How Donald Trump’s Republican Party Veered to Right of Benjamin Netanyahu on Israel
Jane Eisner
Forward
Several weeks ago, the Republican Jewish Coalition unleashed an online advertising campaign with three dramatic, 30-second ads asserting that radical, anti-Israel extremists had taken over the Democratic Party.
One ad focused on Cornel West, the firebrand who called Israeli Prime Minister Benjamin Netanyahu a war criminal, another on the Arab-American activist James Zogby, and the third on U.S. Rep. Keith Ellison, claiming that he supports Hamas. All three served on the 15-member committee drafting the platform for the Democratic National Convention.
“Sadly, this isn’t the Old Democratic Party,” each of the ads intoned as a blurry photo of John F. Kennedy morphed into a smirking Hillary Clinton. “It’s today’s Democratic Party.”

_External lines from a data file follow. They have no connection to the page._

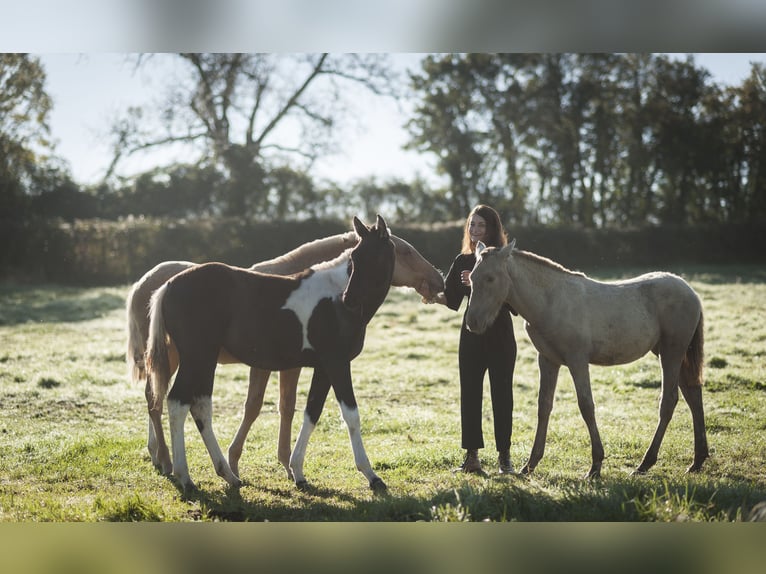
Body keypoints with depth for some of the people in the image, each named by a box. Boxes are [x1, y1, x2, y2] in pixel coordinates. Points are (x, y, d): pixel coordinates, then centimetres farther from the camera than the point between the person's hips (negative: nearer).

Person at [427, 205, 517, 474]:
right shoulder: (462, 261, 7)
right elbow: (451, 298, 5)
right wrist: (432, 295, -14)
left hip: (500, 336, -4)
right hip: (471, 336, 4)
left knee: (502, 394, 1)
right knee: (469, 394, 2)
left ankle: (504, 455, 10)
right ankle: (472, 456, 7)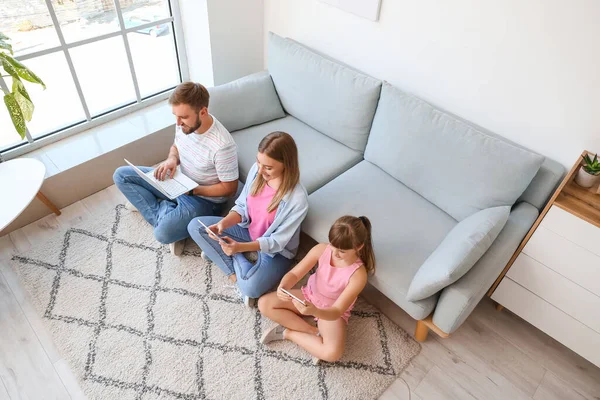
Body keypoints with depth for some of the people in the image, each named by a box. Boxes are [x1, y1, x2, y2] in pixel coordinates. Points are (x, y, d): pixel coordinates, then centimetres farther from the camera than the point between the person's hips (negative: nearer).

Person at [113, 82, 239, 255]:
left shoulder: (222, 145, -32)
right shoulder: (184, 124, -11)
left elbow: (229, 188, -21)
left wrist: (193, 190, -23)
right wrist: (171, 159, -12)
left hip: (204, 198, -7)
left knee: (164, 232, -31)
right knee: (121, 175, 3)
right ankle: (167, 215, -4)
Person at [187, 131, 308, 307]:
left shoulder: (297, 199, -32)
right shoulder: (256, 170, -15)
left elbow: (277, 242, -25)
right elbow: (242, 206, -4)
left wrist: (241, 247, -37)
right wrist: (224, 223, -24)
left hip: (276, 251, -6)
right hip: (248, 230, 6)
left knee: (251, 287, -33)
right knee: (195, 226, -6)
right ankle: (236, 274, -9)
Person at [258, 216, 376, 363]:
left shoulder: (358, 274, -30)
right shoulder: (321, 249, -22)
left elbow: (336, 312, -30)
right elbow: (294, 274, -18)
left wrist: (313, 311, -51)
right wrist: (283, 287, -41)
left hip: (332, 312, -4)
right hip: (309, 296, 4)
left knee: (332, 353, -30)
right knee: (264, 304, -12)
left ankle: (287, 333, -6)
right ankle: (314, 332, -10)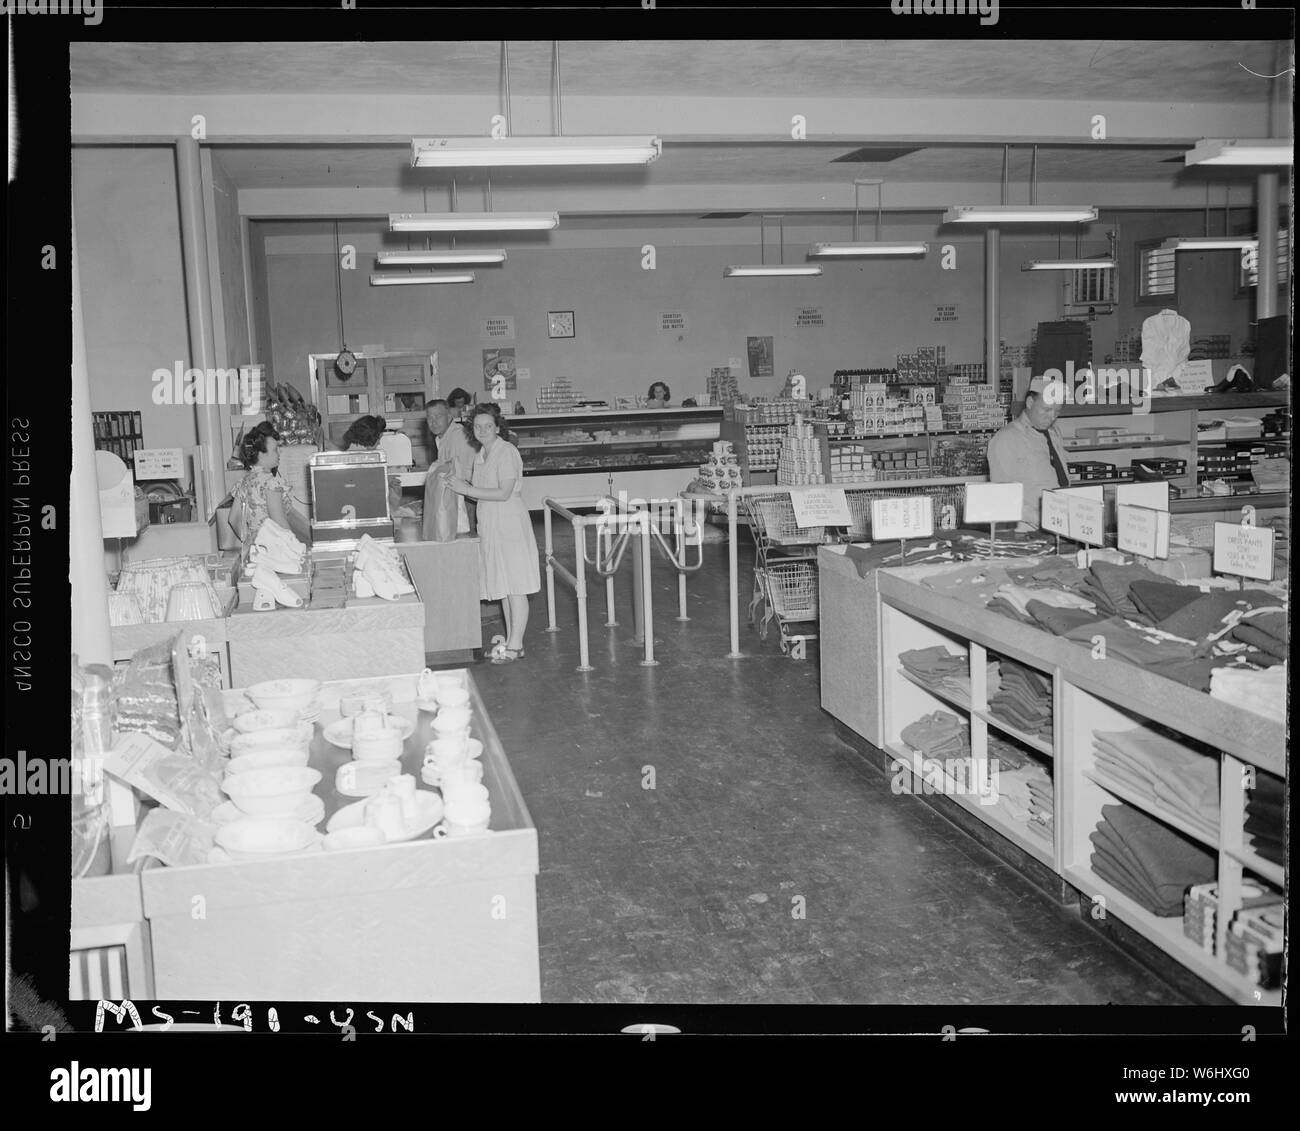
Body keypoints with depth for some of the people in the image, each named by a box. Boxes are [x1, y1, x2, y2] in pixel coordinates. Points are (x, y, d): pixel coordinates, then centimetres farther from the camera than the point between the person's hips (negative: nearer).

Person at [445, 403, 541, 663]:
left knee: (515, 587, -4)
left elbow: (503, 493, -21)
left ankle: (515, 646, 0)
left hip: (510, 524, -9)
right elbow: (481, 493, 15)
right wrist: (458, 485, -1)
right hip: (490, 525, 9)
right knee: (503, 587, 13)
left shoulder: (507, 452, -13)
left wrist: (466, 489, -19)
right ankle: (509, 640, 20)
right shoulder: (481, 455, 13)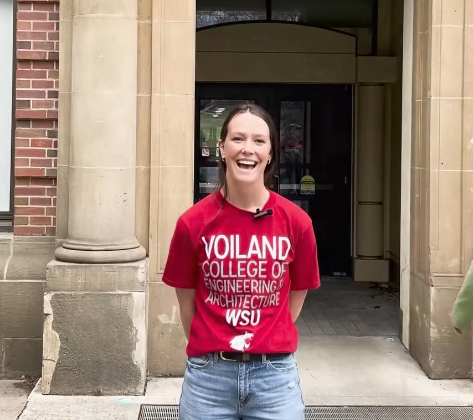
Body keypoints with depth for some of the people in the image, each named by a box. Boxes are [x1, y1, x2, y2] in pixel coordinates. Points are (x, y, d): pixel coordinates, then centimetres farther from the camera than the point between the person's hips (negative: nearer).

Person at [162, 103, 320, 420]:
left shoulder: (296, 222, -5)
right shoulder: (193, 223, -7)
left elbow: (296, 296, 7)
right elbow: (187, 301, 4)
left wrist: (266, 342, 9)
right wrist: (209, 347, 10)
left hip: (275, 375, 1)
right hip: (209, 376, 0)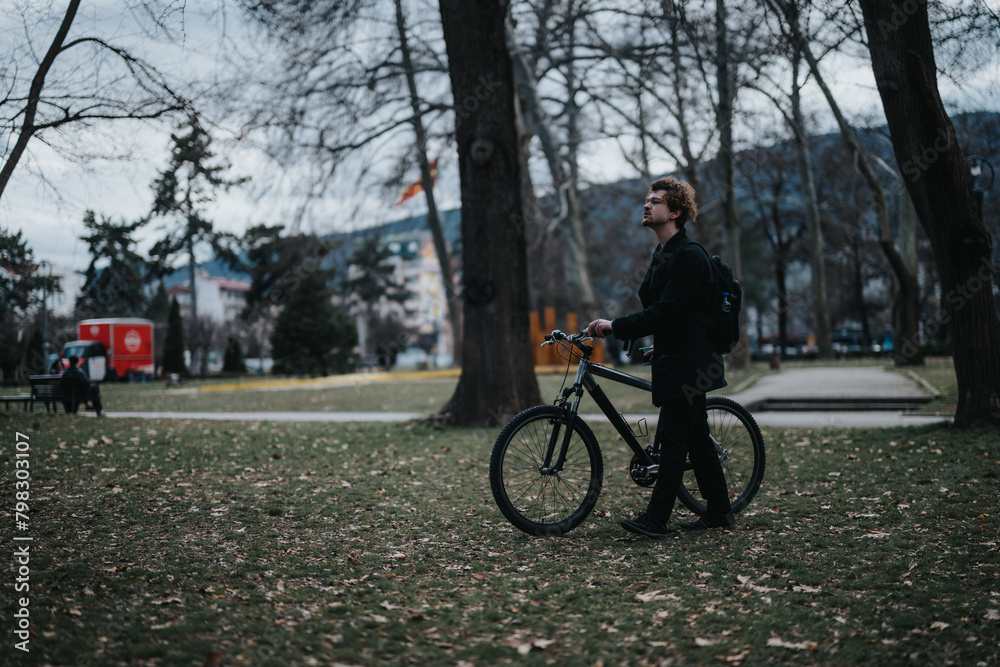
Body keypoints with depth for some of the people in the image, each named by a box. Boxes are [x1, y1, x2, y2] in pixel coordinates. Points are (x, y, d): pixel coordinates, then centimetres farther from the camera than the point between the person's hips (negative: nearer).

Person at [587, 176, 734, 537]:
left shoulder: (689, 255, -16)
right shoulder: (663, 254, 15)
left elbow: (666, 311, -24)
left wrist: (615, 326, -23)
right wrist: (661, 345, 21)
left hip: (688, 364, -10)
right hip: (676, 360, 10)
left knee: (672, 439, -7)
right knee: (696, 439, 13)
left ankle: (655, 518, -4)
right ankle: (719, 512, 21)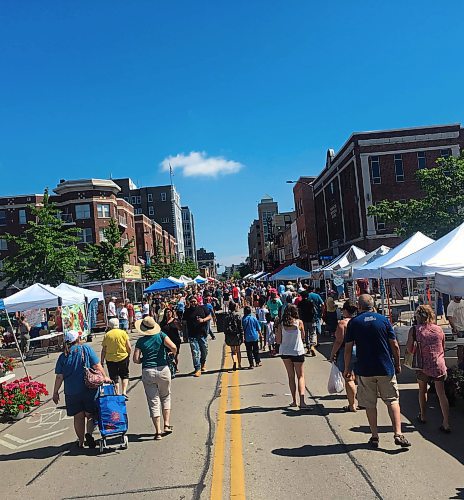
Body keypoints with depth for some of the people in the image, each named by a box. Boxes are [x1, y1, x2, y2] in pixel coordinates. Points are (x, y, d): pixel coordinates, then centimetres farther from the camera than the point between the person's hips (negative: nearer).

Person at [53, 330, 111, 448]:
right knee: (91, 414, 12)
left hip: (71, 392, 2)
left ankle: (81, 441, 21)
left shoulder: (63, 356, 1)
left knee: (78, 417, 13)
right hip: (89, 389, -1)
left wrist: (55, 392, 9)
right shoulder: (86, 349, -3)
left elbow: (59, 377, -1)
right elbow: (97, 366, -6)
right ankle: (89, 433, -11)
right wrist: (105, 377, 5)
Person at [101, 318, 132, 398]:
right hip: (123, 357, 0)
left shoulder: (107, 335, -4)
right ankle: (124, 392, 3)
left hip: (110, 359, 0)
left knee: (114, 378, 12)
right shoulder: (123, 333, -4)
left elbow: (103, 350, -3)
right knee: (124, 375, 17)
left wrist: (102, 361, 6)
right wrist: (128, 355, 12)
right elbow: (129, 348, -6)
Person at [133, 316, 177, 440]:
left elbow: (136, 360, -5)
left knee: (153, 401, 5)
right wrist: (173, 354, 7)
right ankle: (167, 425, 16)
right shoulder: (161, 335, -2)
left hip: (147, 372, 0)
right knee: (165, 397, 21)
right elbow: (173, 347, -14)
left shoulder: (140, 341, 0)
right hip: (163, 370, 0)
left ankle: (158, 431, 5)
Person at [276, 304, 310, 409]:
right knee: (300, 376, 6)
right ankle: (302, 401, -8)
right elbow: (303, 337, 3)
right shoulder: (299, 322, -8)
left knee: (291, 377, 15)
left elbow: (278, 340, -2)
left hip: (285, 352, 2)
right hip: (298, 351, -2)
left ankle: (294, 401, 17)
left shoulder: (281, 324, -4)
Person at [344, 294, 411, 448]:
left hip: (364, 370, -1)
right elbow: (395, 345, 2)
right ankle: (398, 434, 0)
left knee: (370, 404, 10)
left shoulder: (353, 323, -3)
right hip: (386, 368, 1)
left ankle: (374, 436, 14)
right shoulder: (383, 320, 1)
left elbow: (348, 348, -3)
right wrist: (398, 364, 14)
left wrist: (347, 368, 6)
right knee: (392, 400, 10)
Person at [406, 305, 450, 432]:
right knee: (441, 394, 5)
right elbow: (443, 349, 11)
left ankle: (423, 416, 31)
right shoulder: (439, 329, 2)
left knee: (422, 390, 19)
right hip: (439, 366, 2)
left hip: (423, 366, -2)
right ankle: (446, 424, 2)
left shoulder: (415, 329, -8)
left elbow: (409, 349, -10)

Oh, the irony. The “radical” positions of West, Zogby and Ellison — who were chosen by Bernie Sanders for the platform committee — were later soundly defeated by Democrats. Instead, it’s the GOP that has broken with the long-standing bipartisan approach to the Israeli-Palestinian conflict by rejecting a call for a two-state solution and further rejecting “the false notion that Israel is an occupier.”
Sadly, this isn’t the Old Republican Party anymore. While a party platform is a largely symbolic document, this development puts to rest the notion that a common vision of what’s best for Israel’s future is shared across the political spectrum.
Liberal Democrats are increasingly concerned more about the plight of the Palestinians than about the needs of Israel, and conservative Republicans are increasingly skeptical that there’s a way for Israel and an independent Palestinian state to coexist peacefully. In a recent Pew Research Center poll, 61% of Democrats believed a two-state solution was possible; only 38% of Republicans did.
This gulf has been building for some time, of course. President Obama, determined to forge a Middle East peace agreement, entered office reckoning that he’d hasten that agreement by creating “daylight” between himself and Netanyahu. The prime minister exacerbated their differences by openly defying Obama, first on expansion of settlements and then on the Iranian nuclear deal. Meantime, liberals (especially young liberals) are growing impatient with an Israeli government that seems not to budge on dealing with a Palestinian occupation that is now nearing the half-century mark.
But the political implications of this divergence are lopsided this year. Growing Democratic concern for Palestinians has not forced a change in language in the proposed party platform under Candidate Clinton. In fact, Democrats recently voted to reject an amendment to the platform that would have called for an end to occupation and illegal settlement building.
Under Candidate Trump, however, the Republican Party seems unmoored. With the apparent acquiescence of the presumed nominee, the GOP flat-out rejected endorsement of a two-state solution, which has been the official policy of U.S. administrations under both parties for decades and has been supported, at least rhetorically, by Netanyahu himself.
Even though the American Israel Public Affairs Committee, the powerful Israel lobby, has veered to the right politically — vociferously and unsuccessfully opposing the Iran deal, for instance — its embrace of a two-state solution was roundly ignored by the Republican platform writers. AIPAC is now philosophically closer to the party of Obama and Clinton on this key issue. And the Republican Party has positioned itself to the right of Netanyahu. Who could have imagined that?
Ironies aside, this move does not bode well for Israel or for American Jews.
If the Middle East stalemate continues, faith in a peaceful resolution to grant Palestinian sovereignty while ensuring Israeli security will further erode, with pressure from both left and right. Clinton’s forces may have forestalled a major shift in her party platform this year, but brewing resentment toward an unending occupation leaves that position understandably vulnerable.
Meanwhile, the Republicans are clearly wooing evangelical Christian conservatives by means of the shift on Israel (and so many other reactionary changes in the platform) How else to explain the new language in the GOP plank that describes support for Israel as an “expression of Americanism” — whatever that means?
Israeli settlement expansion and the debilitating vacuum in Palestinian leadership have made a two-state solution less and less viable. The critics’ doubts are warranted. Trouble is, no one — on the left or the right — has offered a compelling alternative, and distrust in any resolution only furthers the possibility that in the long term, either the Palestinians will never get their own state or the Israeli Jews will lose theirs.
Republicans are playing with fire here. Democrats should steer clear of the flame.